(Records to use)

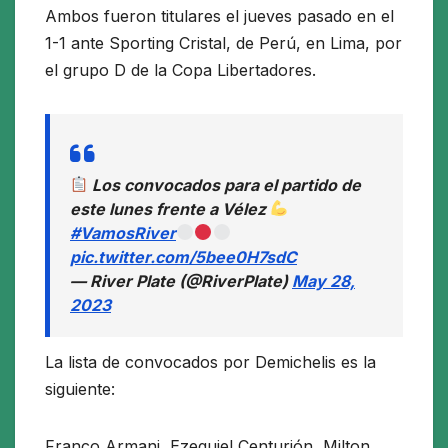
Ambos fueron titulares el jueves pasado en el
1-1 ante Sporting Cristal, de Perú, en Lima, por
el grupo D de la Copa Libertadores.
Los convocados para el partido de
este lunes frente a Vélez
#VamosRiver
pic.twitter.com/5bee0H7sdC
— River Plate (@RiverPlate)
May 28,
2023
La lista de convocados por Demichelis es la
siguiente:
Franco Armani, Ezequiel Centurión, Milton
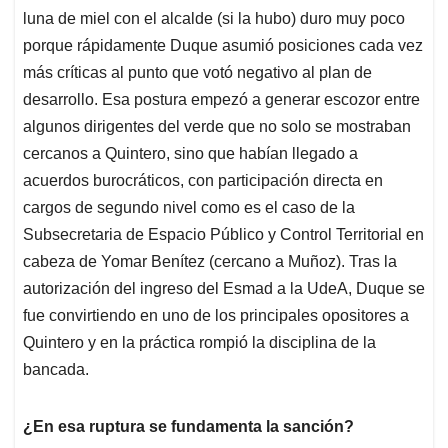
luna de miel con el alcalde (si la hubo) duro muy poco
porque rápidamente Duque asumió posiciones cada vez
más críticas al punto que votó negativo al plan de
desarrollo. Esa postura empezó a generar escozor entre
algunos dirigentes del verde que no solo se mostraban
cercanos a Quintero, sino que habían llegado a
acuerdos burocráticos, con participación directa en
cargos de segundo nivel como es el caso de la
Subsecretaria de Espacio Público y Control Territorial en
cabeza de Yomar Benítez (cercano a Muñoz). Tras la
autorización del ingreso del Esmad a la UdeA, Duque se
fue convirtiendo en uno de los principales opositores a
Quintero y en la práctica rompió la disciplina de la
bancada.
¿En esa ruptura se fundamenta la sanción?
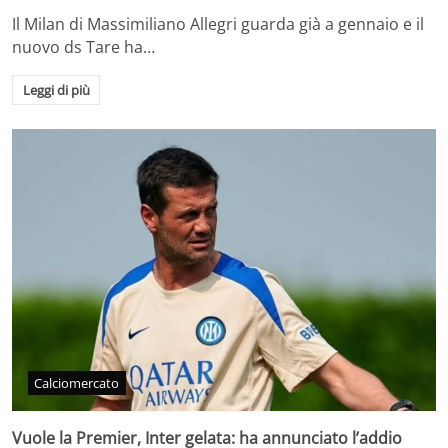
Il Milan di Massimiliano Allegri guarda già a gennaio e il
nuovo ds Tare ha…
Leggi di più
Calciomercato
Vuole la Premier, Inter gelata: ha annunciato l’addio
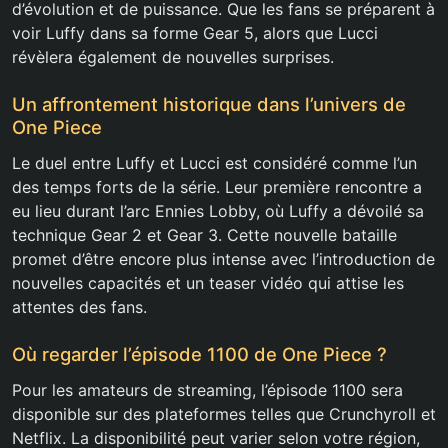
d’évolution et de puissance. Que les fans se préparent à
voir Luffy dans sa forme Gear 5, alors que Lucci
révèlera également de nouvelles surprises.
Un affrontement historique dans l’univers de
One Piece
Le duel entre Luffy et Lucci est considéré comme l’un
des temps forts de la série. Leur première rencontre a
eu lieu durant l’arc Ennies Lobby, où Luffy a dévoilé sa
technique Gear 2 et Gear 3. Cette nouvelle bataille
promet d’être encore plus intense avec l’introduction de
nouvelles capacités et un teaser vidéo qui attise les
attentes des fans.
Où regarder l’épisode 1100 de One Piece ?
Pour les amateurs de streaming, l’épisode 1100 sera
disponible sur des plateformes telles que Crunchyroll et
Netflix. La disponibilité peut varier selon votre région,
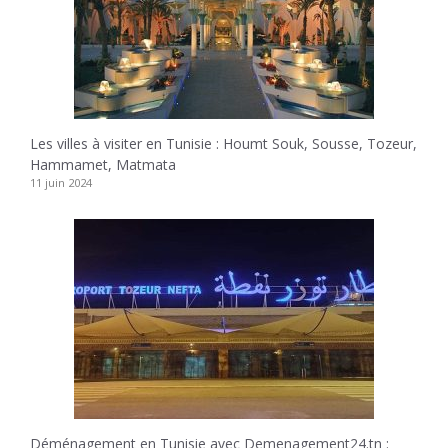
Les villes à visiter en Tunisie : Houmt Souk, Sousse, Tozeur,
Hammamet, Matmata
11 juin 2024
Déménagement en Tunisie avec Demenagement24.tn :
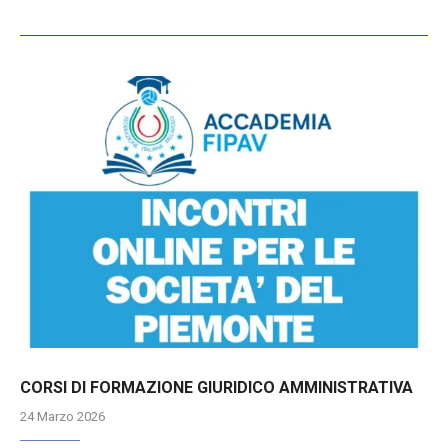
CORSI DI FORMAZIONE GIURIDICO AMMINISTRATIVA
24 Marzo 2026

(End Records to use)

_Written task_: Given the listing above, retype only the span of lines from the line with "el grupo D de la Copa Libertadores." up to and including the line with "Pour les amateurs", exactly as it stands and without pictures.

_Exercise response_:
el grupo D de la Copa Libertadores.
Los convocados para el partido de
este lunes frente a Vélez
#VamosRiver
pic.twitter.com/5bee0H7sdC
— River Plate (@RiverPlate)
May 28,
2023
La lista de convocados por Demichelis es la
siguiente:
Franco Armani, Ezequiel Centurión, Milton
luna de miel con el alcalde (si la hubo) duro muy poco
porque rápidamente Duque asumió posiciones cada vez
más críticas al punto que votó negativo al plan de
desarrollo. Esa postura empezó a generar escozor entre
algunos dirigentes del verde que no solo se mostraban
cercanos a Quintero, sino que habían llegado a
acuerdos burocráticos, con participación directa en
cargos de segundo nivel como es el caso de la
Subsecretaria de Espacio Público y Control Territorial en
cabeza de Yomar Benítez (cercano a Muñoz). Tras la
autorización del ingreso del Esmad a la UdeA, Duque se
fue convirtiendo en uno de los principales opositores a
Quintero y en la práctica rompió la disciplina de la
bancada.
¿En esa ruptura se fundamenta la sanción?
Il Milan di Massimiliano Allegri guarda già a gennaio e il
nuovo ds Tare ha…
Leggi di più
Calciomercato
Vuole la Premier, Inter gelata: ha annunciato l’addio
d’évolution et de puissance. Que les fans se préparent à
voir Luffy dans sa forme Gear 5, alors que Lucci
révèlera également de nouvelles surprises.
Un affrontement historique dans l’univers de
One Piece
Le duel entre Luffy et Lucci est considéré comme l’un
des temps forts de la série. Leur première rencontre a
eu lieu durant l’arc Ennies Lobby, où Luffy a dévoilé sa
technique Gear 2 et Gear 3. Cette nouvelle bataille
promet d’être encore plus intense avec l’introduction de
nouvelles capacités et un teaser vidéo qui attise les
attentes des fans.
Où regarder l’épisode 1100 de One Piece ?
Pour les amateurs de streaming, l’épisode 1100 sera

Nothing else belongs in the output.